|Briefing Paper No. 69||October 17, 2001|
by Charlotte Twight
Charlotte Twight is a professor of economics at Boise State University, a lawyer, and the author of Dependent on D.C.:
The Rise of Federal Control over the Lives of Ordinary Americans(Palgrave/St. Martin's, January 2002), from which this is excerpted.
This chapter is adapted and reprinted with permission of the publisher from the article, "Watching You: Systematic Federal Surveillance of Ordinary Americans," Independent Review: A Journal of Political Economy, vol. 4, no. 2, Fall 1999 pp. 165–200, © Copyright 1999, The Independent Institute, 100 Swan Way, Oakland, California 94621-1428; http://www.independent.org.
To combat terrorism, Attorney General John Ashcroft has asked Congress to "enhance" the government's ability to conduct domestic surveillance of citizens. The Justice Department's legislative proposals would give federal law enforcement agents new access to personal information contained in business and school records. Before acting on those legislative proposals, lawmakers should pause to consider the extent to which the lives of ordinary Americans already are monitored by the federal government.

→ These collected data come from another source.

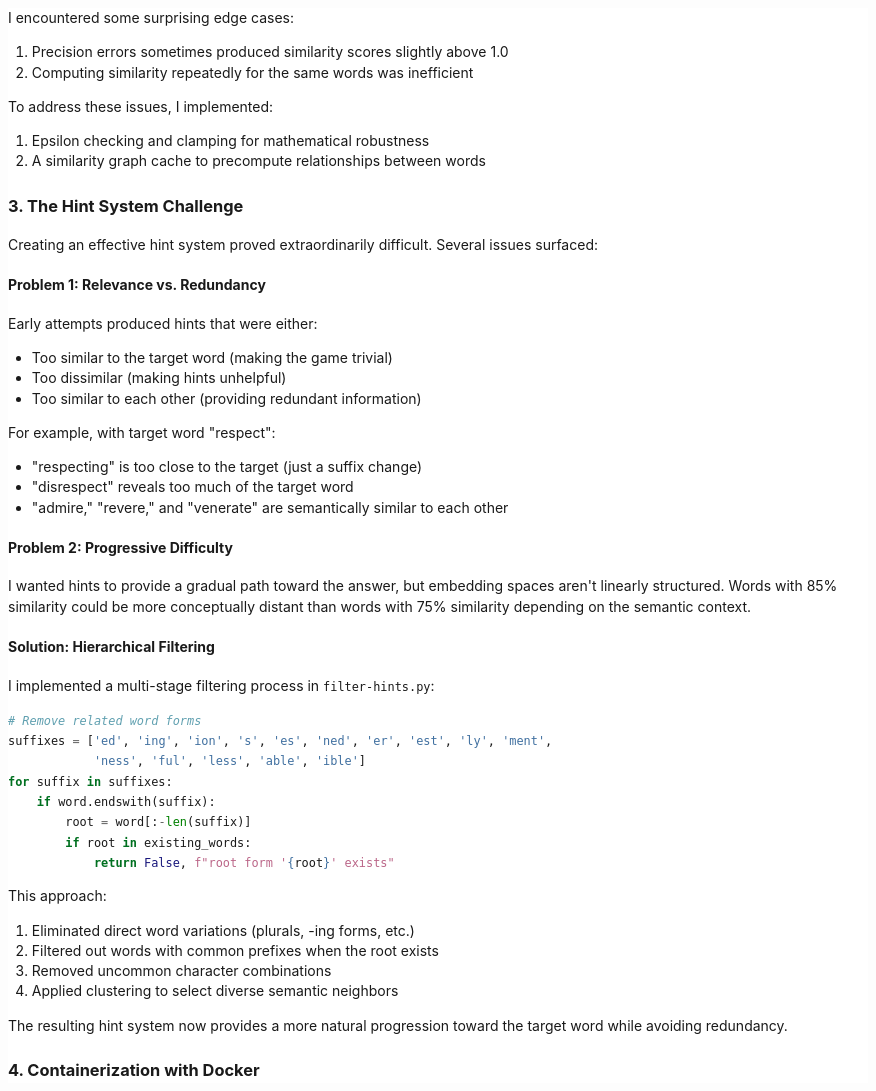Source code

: I encountered some surprising edge cases:
1. Precision errors sometimes produced similarity scores slightly above 1.0
2. Computing similarity repeatedly for the same words was inefficient

To address these issues, I implemented:
1. Epsilon checking and clamping for mathematical robustness
2. A similarity graph cache to precompute relationships between words

### 3. The Hint System Challenge

Creating an effective hint system proved extraordinarily difficult. Several issues surfaced:

#### Problem 1: Relevance vs. Redundancy

Early attempts produced hints that were either:
- Too similar to the target word (making the game trivial)
- Too dissimilar (making hints unhelpful)
- Too similar to each other (providing redundant information)

For example, with target word "respect":
- "respecting" is too close to the target (just a suffix change)
- "disrespect" reveals too much of the target word
- "admire," "revere," and "venerate" are semantically similar to each other

#### Problem 2: Progressive Difficulty

I wanted hints to provide a gradual path toward the answer, but embedding spaces aren't linearly structured. Words with 85% similarity could be more conceptually distant than words with 75% similarity depending on the semantic context.

#### Solution: Hierarchical Filtering

I implemented a multi-stage filtering process in `filter-hints.py`:

```python
# Remove related word forms
suffixes = ['ed', 'ing', 'ion', 's', 'es', 'ned', 'er', 'est', 'ly', 'ment', 
            'ness', 'ful', 'less', 'able', 'ible']
for suffix in suffixes:
    if word.endswith(suffix):
        root = word[:-len(suffix)]
        if root in existing_words:
            return False, f"root form '{root}' exists"
```

This approach:
1. Eliminated direct word variations (plurals, -ing forms, etc.)
2. Filtered out words with common prefixes when the root exists
3. Removed uncommon character combinations
4. Applied clustering to select diverse semantic neighbors

The resulting hint system now provides a more natural progression toward the target word while avoiding redundancy.

### 4. Containerization with Docker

Over the years, the federal government has instituted a variety of data collection programs that compel the production, retention, and dissemination of personal information about every American citizen. Linked through an individual's Social Security number, these labor, medical, education and financial databases now empower the federal government to obtain a detailed portrait of any person: the checks he writes, the types of causes he supports, and what he says "privately" to his doctor. Despite widespread public concern about preserving privacy, these data collection systems have been enacted in the name of "reducing fraud" and "promoting efficiency" in various government programs.
Having exposed most areas of American life to ongoing government scrutiny and recording, Congress is now poised to expand and universalize federal tracking of citizen life. The inevitable consequence of such constant surveillance, however, is metastasizing government control over society. If that happens, our government will have perverted its most fundamental mission and destroyed the privacy and liberty that it was supposed to protect.